Press Statement by Dr. D. Subbarao, Governor-Third Quarter Review of Monetary Policy 2010-11
-25th January 2011
"This morning, the Reserve Bank released its Third Quarter Review of Monetary Policy for 2010-11. Based on an assessment of the current macroeconomic situation, we decided to:
increase the repo and reverse repo rates by 25 basis points (bps) each. Accordingly, the repo rate stands at 6.5 per cent and the reverse repo rate at 5.5 per cent;
retain the cash reserve ratio (CRR) at 6 per cent of net demand and time liabilities (NDTL) of banks.
2. With the increases announced today, since mid-March 2010, the Reserve Bank has cumulatively increased the repo rate by 175 bps and the reverse repo rate by 225 bps. Additionally, the CRR was increased by 100 bps. Banks have responded to this calibrated tightening by raising their deposit and lending rates, suggesting strong monetary policy transmission.
3. In addition to changes in the policy rates, we made some decisions to manage the current liquidity situation. We decided to extend the two special measures currently in operation, viz.:
the additional liquidity support to scheduled commercial banks under the liquidity adjustment facility (LAF) to the extent of up to one per cent of their NDTL; and
a daily second LAF up to April 8, 2011.
Considerations Behind the Policy Move
4. Let me now explain the considerations that guided our monetary policy stance for the remaining period of 2010-11 :
Inflation is clearly the dominant concern. Even as the rate itself remains unacceptably high, the reversal in the direction of inflation is striking. Primary food articles inflation has risen again sharply. Non-food articles inflation and fuel inflation are already at elevated levels. Non-food manufacturing inflation has remained sticky. There are signs of food and fuel price increases spilling over into generalised inflation.
Second, there has been a sharp rise in global commodity prices which has heightened upside risks to domestic inflation.
Third, growth has moved close to its pre-crisis trajectory even in the face of an uncertain global recovery.
Fourth, the uncertainty with regard to global recovery has reduced.
5. Let me now give you a brief overview of the global economy. Advanced economies are showing firmer signs of sustainable recovery. Although uncertainty continues in the Euro area, there is an overall improvement in global growth prospects. However, inflation has edged up in major advanced economies even as a large slack persists, owing mainly to increase in food and energy prices. Whereas signs of inflation in the advanced countries are only incipient, many emerging market economies have been facing strong inflationary pressures, reflecting higher international commodity prices and rising domestic demand pressures. Significantly, food, energy and commodity prices are widely expected to harden during 2011, driven by a combination of supply constraints and rising global demand, as the advanced economies consolidate their recovery. This suggests that inflation could be a global concern in 2011.
The Indian Economy
6. Turning to the domestic macroeconomic situation, the 8.9 per cent GDP growth in the first half of 2010-11 suggests that the economy is operating close to its trend growth rate, powered mainly by domestic factors. The kharif harvest has been good and rabi prospects look promising. Good agricultural growth has boosted rural demand. Export performance in recent months has been encouraging.

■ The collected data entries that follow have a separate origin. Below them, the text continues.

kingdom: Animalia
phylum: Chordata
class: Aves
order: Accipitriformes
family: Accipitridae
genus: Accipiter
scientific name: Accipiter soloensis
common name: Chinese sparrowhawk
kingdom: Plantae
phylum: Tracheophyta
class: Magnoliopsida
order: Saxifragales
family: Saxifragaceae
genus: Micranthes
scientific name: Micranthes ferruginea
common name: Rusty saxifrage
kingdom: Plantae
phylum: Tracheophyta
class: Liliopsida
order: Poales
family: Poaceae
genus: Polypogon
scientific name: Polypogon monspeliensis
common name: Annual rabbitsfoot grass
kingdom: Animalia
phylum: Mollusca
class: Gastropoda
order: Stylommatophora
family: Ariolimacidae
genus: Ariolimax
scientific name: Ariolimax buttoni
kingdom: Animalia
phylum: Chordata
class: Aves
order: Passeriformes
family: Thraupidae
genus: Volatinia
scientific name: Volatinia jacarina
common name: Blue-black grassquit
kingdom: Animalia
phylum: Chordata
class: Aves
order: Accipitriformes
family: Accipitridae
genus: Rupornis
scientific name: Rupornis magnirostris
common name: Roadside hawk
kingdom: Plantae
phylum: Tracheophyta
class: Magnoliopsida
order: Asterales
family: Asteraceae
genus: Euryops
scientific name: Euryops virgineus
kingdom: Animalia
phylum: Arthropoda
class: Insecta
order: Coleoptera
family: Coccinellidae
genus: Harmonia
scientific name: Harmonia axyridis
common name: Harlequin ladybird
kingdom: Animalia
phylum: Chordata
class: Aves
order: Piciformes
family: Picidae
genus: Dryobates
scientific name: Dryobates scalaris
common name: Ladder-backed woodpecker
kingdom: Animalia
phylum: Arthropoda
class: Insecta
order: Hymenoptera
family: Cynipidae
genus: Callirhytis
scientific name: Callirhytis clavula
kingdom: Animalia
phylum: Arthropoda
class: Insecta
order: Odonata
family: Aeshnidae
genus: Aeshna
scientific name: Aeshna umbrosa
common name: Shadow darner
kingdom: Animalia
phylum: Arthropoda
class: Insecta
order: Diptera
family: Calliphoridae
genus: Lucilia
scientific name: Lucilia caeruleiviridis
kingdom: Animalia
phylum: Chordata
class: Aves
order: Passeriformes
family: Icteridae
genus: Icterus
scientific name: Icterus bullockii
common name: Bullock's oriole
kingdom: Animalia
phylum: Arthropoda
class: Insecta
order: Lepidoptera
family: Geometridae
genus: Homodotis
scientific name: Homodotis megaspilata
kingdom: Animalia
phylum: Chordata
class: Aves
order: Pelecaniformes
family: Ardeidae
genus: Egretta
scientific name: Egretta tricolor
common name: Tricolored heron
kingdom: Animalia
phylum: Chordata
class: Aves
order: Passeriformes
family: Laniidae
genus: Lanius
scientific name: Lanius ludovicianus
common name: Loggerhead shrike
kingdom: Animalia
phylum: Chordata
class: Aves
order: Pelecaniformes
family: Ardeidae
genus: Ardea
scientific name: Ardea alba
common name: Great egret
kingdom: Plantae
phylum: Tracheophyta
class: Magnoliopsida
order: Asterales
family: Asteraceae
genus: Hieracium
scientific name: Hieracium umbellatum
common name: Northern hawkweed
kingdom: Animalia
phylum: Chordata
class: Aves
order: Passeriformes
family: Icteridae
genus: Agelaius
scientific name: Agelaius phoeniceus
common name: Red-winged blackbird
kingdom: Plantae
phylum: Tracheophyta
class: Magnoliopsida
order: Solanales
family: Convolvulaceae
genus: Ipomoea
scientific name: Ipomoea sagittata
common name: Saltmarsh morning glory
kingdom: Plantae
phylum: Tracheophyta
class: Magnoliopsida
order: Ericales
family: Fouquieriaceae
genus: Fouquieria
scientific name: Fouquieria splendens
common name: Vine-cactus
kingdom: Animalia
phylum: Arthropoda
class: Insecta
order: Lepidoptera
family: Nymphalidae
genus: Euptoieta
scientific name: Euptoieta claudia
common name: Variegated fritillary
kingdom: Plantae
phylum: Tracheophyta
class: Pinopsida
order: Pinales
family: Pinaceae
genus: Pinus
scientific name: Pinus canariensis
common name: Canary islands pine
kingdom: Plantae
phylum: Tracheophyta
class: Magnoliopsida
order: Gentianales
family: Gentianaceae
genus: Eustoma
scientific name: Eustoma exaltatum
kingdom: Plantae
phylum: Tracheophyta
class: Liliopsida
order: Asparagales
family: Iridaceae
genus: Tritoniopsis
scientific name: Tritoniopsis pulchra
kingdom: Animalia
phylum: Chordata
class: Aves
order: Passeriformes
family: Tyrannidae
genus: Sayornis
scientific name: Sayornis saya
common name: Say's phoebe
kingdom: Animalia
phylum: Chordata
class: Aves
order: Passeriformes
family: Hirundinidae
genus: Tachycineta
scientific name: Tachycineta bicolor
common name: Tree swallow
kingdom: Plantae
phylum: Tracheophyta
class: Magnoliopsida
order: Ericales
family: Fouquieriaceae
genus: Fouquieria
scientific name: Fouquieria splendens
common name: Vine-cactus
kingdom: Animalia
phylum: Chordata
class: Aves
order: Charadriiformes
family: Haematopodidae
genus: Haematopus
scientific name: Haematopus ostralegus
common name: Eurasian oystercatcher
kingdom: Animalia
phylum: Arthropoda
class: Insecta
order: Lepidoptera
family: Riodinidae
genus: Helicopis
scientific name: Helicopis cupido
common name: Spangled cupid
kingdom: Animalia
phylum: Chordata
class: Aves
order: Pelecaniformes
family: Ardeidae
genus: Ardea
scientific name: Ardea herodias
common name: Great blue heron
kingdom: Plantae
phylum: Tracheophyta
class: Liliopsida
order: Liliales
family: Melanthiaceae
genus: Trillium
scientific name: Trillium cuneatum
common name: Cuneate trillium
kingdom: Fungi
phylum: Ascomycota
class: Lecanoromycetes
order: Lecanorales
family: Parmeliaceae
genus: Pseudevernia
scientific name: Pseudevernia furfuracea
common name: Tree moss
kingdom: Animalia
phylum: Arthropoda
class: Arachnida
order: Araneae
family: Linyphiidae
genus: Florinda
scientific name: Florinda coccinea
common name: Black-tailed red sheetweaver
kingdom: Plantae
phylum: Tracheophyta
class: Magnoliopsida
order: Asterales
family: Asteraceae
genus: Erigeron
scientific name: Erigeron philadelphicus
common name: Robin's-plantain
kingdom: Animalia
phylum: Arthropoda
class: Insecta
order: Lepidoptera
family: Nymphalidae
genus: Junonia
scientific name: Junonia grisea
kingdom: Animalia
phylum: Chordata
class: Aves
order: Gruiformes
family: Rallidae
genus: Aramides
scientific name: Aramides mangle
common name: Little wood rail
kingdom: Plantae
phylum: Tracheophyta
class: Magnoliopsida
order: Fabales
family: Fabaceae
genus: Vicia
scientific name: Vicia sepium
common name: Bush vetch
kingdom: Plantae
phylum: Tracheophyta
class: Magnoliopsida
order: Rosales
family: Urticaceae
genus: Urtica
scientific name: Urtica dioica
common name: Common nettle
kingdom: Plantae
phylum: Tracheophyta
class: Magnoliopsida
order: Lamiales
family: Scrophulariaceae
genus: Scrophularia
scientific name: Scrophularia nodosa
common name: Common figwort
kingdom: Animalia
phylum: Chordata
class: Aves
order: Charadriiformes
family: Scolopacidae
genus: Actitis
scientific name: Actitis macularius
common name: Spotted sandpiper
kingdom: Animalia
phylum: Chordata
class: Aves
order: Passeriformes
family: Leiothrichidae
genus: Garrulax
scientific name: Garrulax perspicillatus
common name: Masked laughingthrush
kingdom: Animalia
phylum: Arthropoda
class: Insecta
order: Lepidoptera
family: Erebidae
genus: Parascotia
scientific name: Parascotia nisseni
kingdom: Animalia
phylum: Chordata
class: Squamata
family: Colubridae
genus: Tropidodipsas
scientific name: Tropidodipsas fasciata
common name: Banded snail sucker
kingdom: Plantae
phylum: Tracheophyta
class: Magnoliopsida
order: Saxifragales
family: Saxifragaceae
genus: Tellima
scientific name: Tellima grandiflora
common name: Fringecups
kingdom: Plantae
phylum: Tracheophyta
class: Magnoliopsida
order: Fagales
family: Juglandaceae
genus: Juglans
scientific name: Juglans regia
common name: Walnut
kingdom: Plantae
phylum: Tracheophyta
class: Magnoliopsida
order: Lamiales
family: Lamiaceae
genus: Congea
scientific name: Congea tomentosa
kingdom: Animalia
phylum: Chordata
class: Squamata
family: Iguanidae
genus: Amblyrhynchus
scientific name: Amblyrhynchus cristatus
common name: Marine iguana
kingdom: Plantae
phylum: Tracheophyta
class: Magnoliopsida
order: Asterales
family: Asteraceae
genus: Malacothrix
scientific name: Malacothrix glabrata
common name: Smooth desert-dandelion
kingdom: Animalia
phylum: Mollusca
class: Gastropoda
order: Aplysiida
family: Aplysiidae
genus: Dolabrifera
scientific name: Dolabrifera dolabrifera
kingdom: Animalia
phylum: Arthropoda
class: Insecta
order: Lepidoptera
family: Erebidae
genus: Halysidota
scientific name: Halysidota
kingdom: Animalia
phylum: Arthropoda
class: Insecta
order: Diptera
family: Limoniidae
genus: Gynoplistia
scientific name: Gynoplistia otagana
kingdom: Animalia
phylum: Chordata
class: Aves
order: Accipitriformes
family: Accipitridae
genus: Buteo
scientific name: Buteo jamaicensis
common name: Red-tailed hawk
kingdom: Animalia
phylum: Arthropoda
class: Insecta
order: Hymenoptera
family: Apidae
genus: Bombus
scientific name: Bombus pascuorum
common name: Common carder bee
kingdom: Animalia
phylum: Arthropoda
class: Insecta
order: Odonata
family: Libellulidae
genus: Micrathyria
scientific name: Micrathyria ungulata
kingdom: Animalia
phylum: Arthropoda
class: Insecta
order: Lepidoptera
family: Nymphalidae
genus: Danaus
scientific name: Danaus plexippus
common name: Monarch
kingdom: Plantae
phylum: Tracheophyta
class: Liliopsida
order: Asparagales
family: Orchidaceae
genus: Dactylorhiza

7. With the risks to growth in 2010-11 being mainly on the upside, the baseline projection of real GDP growth is retained at 8.5 per cent but with an upside bias.
8. Moving on to the inflation situation, the moderation in headline inflation observed between August and November 2010 was along the projected trajectory of the Reserve Bank. This trend, however, reversed when WPI inflation (year-on-year) moved up from 7.4 per cent in November 2010 to 8.4 per cent in December 2010, due mainly to sharp increase in the prices of vegetables, mineral oils and minerals.
9. While the current spike in food prices is expected to be transitory, inflation stemming from structural demand-supply mismatches in several non-cereal food items such as pulses, oilseeds, eggs, fish, meat and milk is likely to persist till supply response kicks in. Non-food manufacturing inflation also remains above its medium-term trend of 4 per cent.
10. Going forward, the inflation outlook will be shaped by three factors: (i) on how the food price situation, both domestic and global, evolves; (ii) how global commodity prices behave; and (iii) the extent to which demand side pressures may manifest.
11. We have raised the baseline projection of WPI inflation for March 2011 from 5.5 per cent to 7.0 per cent. This upward revision was based on several considerations. First, the upside risks to inflation, as mentioned in the mid quarter review of December 2010, have materialised as reflected in the increase in prices of metals and non-administered fuel. Second, there have been some transitory supply shocks which triggered a sharp increase in vegetable prices. Third, petroleum and aviation turbine fuel prices went up in early January which will add 9 bps to WPI inflation. While the impact of transitory factors is expected to dissipate, price pressures on account of demand-supply imbalances in respect of some commodities will persist.